*** Block opens ***
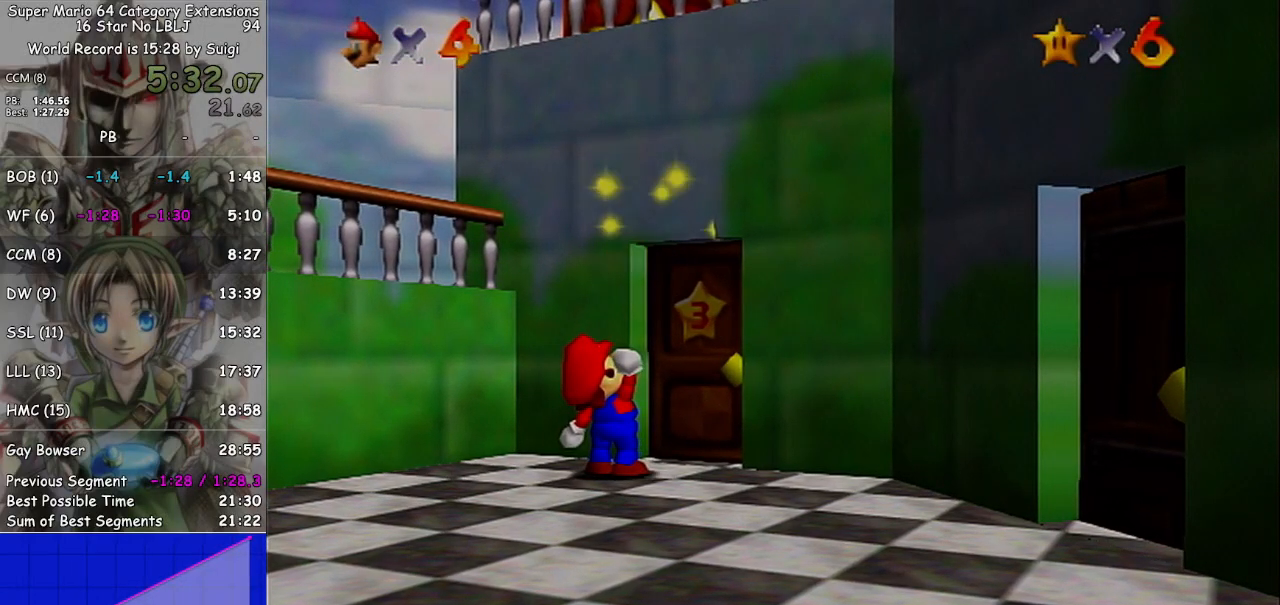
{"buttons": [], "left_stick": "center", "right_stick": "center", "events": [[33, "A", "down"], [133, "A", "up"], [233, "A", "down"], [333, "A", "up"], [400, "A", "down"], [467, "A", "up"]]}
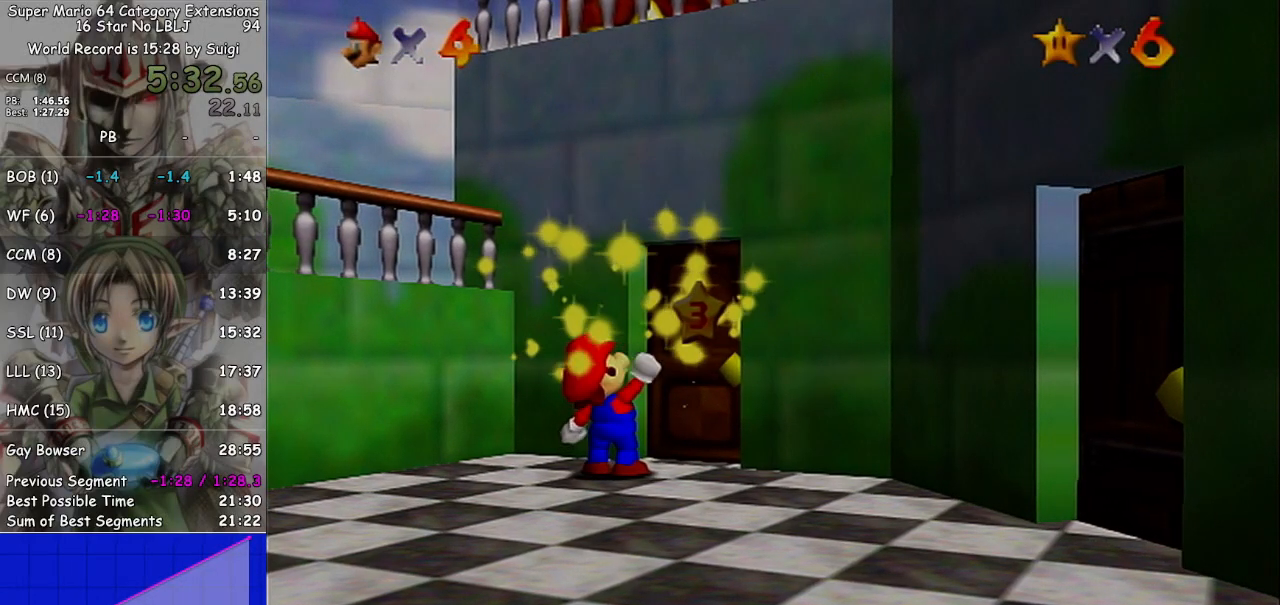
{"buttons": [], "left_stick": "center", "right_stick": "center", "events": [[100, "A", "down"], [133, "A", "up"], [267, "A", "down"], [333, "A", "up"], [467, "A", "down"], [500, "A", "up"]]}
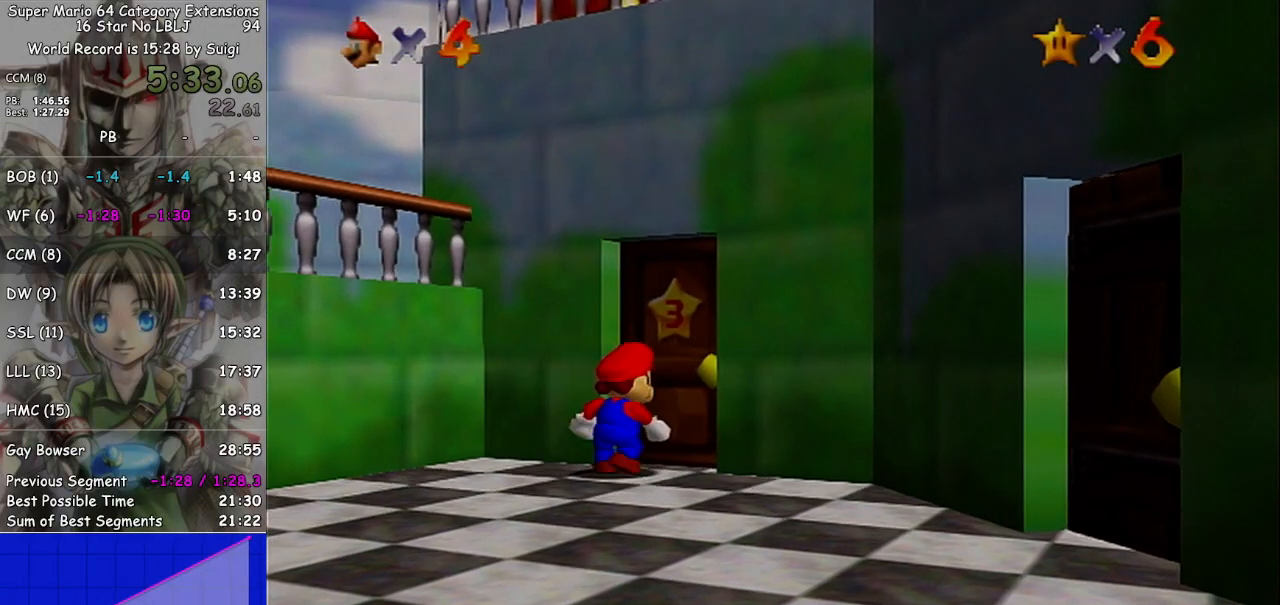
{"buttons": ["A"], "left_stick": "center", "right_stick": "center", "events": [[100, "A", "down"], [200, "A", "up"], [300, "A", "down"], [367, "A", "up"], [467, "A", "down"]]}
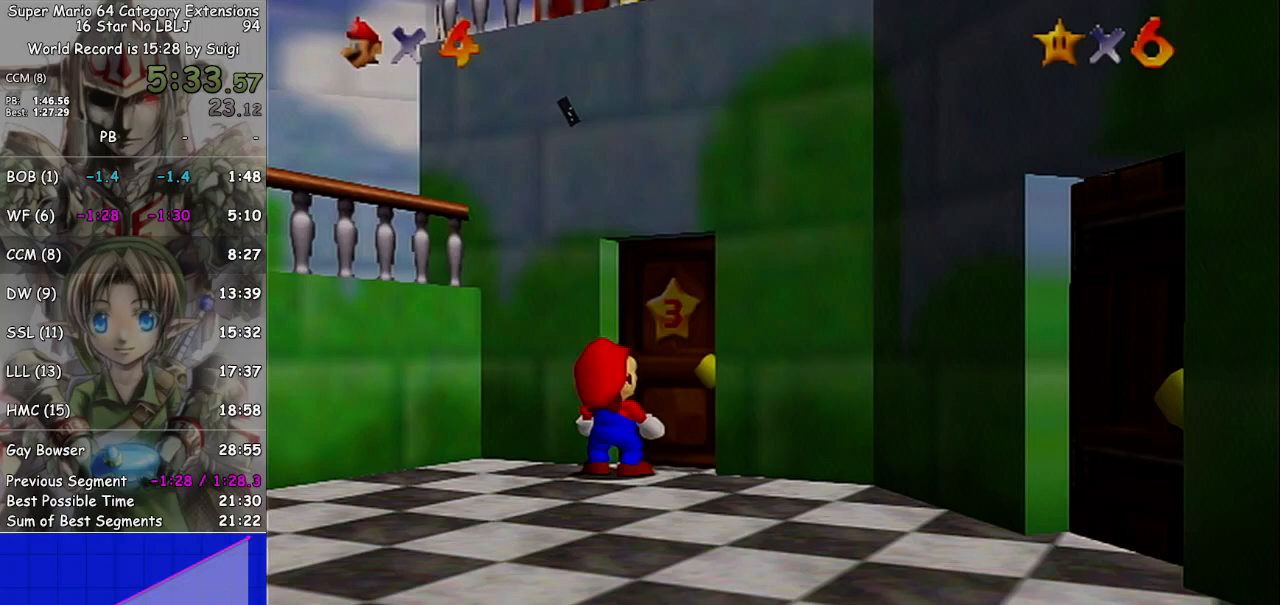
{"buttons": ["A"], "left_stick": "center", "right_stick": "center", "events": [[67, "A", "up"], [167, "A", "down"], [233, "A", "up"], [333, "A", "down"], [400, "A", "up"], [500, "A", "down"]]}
*** Block closes ***
Set down all the data again exactly as above, pictures excluded.

{"buttons": [], "left_stick": "center", "right_stick": "center", "events": [[33, "A", "down"], [133, "A", "up"], [233, "A", "down"], [333, "A", "up"], [400, "A", "down"], [467, "A", "up"]]}
{"buttons": [], "left_stick": "center", "right_stick": "center", "events": [[100, "A", "down"], [133, "A", "up"], [267, "A", "down"], [333, "A", "up"], [467, "A", "down"], [500, "A", "up"]]}
{"buttons": ["A"], "left_stick": "center", "right_stick": "center", "events": [[100, "A", "down"], [200, "A", "up"], [300, "A", "down"], [367, "A", "up"], [467, "A", "down"]]}
{"buttons": ["A"], "left_stick": "center", "right_stick": "center", "events": [[67, "A", "up"], [167, "A", "down"], [233, "A", "up"], [333, "A", "down"], [400, "A", "up"], [500, "A", "down"]]}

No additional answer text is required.